Jill Valentine estava sentada num dos bancos do corredor da sala de imprensa, cabisbaixa. A coletiva terminara há quase meia-hora, mas ela ainda não se conformava. Ninguém acreditara nas palavras dela e dos outros sobreviventes! Quando eles revelaram a verdade sobre os assassinatos nos arredores da cidade, os céticos repórteres e oficiais riram, sem dar qualquer crédito à história!

A policial ergueu a cabeça ao ouvir passos. Chris se aproximava.
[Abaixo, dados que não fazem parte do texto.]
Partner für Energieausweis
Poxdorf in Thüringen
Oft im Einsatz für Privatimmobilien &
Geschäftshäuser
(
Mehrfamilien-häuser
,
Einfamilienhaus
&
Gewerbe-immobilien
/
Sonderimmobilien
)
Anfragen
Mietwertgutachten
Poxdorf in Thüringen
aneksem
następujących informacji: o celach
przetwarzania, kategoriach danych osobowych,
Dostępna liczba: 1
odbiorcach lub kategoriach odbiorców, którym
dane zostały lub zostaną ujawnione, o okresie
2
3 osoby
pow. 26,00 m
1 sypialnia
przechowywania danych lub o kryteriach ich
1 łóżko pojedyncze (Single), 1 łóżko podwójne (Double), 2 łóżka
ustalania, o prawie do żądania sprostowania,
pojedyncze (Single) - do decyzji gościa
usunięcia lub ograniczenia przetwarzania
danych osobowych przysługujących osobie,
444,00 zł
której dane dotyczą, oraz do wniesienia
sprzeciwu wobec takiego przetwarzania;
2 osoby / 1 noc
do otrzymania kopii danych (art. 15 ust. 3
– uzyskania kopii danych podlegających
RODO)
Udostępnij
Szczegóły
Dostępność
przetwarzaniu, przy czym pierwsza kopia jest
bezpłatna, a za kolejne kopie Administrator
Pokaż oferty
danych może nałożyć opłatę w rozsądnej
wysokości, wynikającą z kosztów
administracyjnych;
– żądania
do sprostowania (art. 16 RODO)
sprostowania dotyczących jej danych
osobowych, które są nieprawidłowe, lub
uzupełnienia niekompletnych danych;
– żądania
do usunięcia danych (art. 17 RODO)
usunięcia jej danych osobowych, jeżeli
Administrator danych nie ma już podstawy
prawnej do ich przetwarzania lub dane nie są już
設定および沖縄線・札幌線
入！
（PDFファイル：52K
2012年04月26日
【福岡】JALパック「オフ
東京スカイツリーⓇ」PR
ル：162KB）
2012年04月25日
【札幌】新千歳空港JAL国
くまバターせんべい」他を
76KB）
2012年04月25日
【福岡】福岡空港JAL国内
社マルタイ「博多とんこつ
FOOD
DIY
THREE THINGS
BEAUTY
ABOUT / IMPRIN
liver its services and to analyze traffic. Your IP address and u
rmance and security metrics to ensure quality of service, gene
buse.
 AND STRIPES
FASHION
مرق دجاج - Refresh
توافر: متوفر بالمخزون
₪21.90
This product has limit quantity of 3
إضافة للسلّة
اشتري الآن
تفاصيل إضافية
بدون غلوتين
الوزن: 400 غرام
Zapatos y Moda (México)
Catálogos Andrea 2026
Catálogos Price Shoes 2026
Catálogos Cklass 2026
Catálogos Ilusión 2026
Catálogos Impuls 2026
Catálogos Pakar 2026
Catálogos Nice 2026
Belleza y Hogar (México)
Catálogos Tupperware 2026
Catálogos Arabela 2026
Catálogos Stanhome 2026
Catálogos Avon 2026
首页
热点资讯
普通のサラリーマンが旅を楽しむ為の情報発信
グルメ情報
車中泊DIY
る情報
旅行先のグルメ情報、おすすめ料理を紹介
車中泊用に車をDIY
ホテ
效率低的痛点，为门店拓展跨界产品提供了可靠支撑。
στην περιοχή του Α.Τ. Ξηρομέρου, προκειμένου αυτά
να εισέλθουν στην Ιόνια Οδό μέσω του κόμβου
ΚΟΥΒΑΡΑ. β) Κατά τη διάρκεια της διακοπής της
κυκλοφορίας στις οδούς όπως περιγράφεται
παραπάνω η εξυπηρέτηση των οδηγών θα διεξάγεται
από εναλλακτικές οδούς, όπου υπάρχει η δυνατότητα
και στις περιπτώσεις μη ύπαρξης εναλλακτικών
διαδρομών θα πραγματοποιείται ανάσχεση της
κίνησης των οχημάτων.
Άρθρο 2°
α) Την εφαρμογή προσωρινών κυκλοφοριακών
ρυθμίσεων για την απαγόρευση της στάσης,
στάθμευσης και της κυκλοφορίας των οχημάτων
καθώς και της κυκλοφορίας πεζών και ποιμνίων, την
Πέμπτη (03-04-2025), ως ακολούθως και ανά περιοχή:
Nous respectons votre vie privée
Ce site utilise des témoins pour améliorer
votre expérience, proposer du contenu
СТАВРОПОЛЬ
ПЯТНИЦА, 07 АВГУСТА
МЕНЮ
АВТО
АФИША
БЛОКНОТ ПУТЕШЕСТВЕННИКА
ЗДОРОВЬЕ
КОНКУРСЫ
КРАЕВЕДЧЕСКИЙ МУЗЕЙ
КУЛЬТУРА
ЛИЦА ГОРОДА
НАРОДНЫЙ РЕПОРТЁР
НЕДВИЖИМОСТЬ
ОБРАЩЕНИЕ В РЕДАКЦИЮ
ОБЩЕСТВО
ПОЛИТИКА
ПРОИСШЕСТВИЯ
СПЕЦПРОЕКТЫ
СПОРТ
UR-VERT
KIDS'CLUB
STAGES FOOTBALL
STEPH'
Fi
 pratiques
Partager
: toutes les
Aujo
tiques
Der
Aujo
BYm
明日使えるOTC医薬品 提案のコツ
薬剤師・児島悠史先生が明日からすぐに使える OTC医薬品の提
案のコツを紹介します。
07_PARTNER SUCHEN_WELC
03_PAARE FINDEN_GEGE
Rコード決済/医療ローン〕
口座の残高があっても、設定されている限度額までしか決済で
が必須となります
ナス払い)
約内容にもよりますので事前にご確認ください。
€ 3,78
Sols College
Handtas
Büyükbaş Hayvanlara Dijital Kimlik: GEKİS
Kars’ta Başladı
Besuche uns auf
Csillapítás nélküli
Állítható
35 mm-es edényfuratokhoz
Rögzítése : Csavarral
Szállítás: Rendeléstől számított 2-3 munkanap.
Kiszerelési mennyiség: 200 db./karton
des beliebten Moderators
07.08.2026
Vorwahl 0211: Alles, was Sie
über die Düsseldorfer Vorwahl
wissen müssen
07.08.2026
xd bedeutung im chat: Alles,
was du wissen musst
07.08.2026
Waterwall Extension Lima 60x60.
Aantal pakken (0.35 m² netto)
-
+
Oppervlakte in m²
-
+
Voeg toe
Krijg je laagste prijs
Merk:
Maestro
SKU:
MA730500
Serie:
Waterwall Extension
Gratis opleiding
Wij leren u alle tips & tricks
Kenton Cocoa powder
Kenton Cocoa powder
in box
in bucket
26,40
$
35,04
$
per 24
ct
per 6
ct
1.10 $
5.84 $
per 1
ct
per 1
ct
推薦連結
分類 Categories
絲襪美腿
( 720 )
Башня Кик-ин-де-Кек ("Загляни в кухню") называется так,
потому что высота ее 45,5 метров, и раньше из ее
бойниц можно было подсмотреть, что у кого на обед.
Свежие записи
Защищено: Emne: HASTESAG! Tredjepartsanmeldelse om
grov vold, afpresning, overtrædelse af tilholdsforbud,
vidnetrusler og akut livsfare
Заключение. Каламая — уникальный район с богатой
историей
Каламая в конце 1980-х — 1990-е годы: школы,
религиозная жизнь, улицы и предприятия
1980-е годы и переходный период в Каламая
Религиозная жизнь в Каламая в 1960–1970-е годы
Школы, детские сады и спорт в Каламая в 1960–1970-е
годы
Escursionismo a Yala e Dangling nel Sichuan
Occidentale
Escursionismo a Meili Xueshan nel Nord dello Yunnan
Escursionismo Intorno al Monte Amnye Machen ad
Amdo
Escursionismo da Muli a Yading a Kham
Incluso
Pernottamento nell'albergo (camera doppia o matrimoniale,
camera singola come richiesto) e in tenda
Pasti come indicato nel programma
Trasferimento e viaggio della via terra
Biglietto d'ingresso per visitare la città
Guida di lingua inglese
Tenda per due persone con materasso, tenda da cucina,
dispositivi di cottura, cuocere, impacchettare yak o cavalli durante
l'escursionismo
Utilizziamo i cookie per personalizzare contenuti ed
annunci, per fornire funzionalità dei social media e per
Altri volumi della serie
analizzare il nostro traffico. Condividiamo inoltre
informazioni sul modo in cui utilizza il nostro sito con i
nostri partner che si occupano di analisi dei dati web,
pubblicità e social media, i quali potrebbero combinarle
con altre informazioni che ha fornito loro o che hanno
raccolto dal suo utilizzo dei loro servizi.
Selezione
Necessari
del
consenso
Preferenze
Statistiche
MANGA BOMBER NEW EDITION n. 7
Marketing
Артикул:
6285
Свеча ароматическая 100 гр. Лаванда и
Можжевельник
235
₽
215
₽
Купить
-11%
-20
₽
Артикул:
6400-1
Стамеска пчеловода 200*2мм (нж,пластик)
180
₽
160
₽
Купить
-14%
Beijaram-se. Logo depois o atirador respirou fundo, olhando de modo apreensivo para os lados. Ninguém os ouviria. Mais calmo, Redfield disse à namorada:

– Aquele delegado é um legítimo filho da mãe... Com certeza deve estar na lista de pagamento da Umbrella!

– Então eles não vão mesmo iniciar uma investigação?

– É extremamente improvável que eles tomem qualquer providência. Teremos de agir por conta própria. Por isso decidi viajar até a Europa para espionar a sede mundial da Umbrella. Barry, por segurança, enviou a família dele para o Canadá, e disse que irá comigo. John e Rebecca tentarão se infiltrar na filial da empresa em Chicago. E quanto a você, Jill?

– Eu não sei... Creio haver algo nesta cidade que ainda não foi averiguado... A Umbrella possui mais laboratórios em Raccoon, tenho certeza! Mas prometo que me juntarei a vocês na Europa assim que concluir meu trabalho por aqui!

– É uma decisão sábia. Apenas cuide-se, OK?

Trocaram novo ósculo, desta vez mais intenso e apaixonado. Justiça seria feita. Eles se amavam, e juntos colocariam um fim na maldita Umbrella. Definitivamente.

Um mês mais tarde, em setembro, teria início a epidemia em massa do T-Virus no setor urbano de Raccoon City...

FIM

Luiz Fabrício de Oliveira Mendes – “Goldfield”.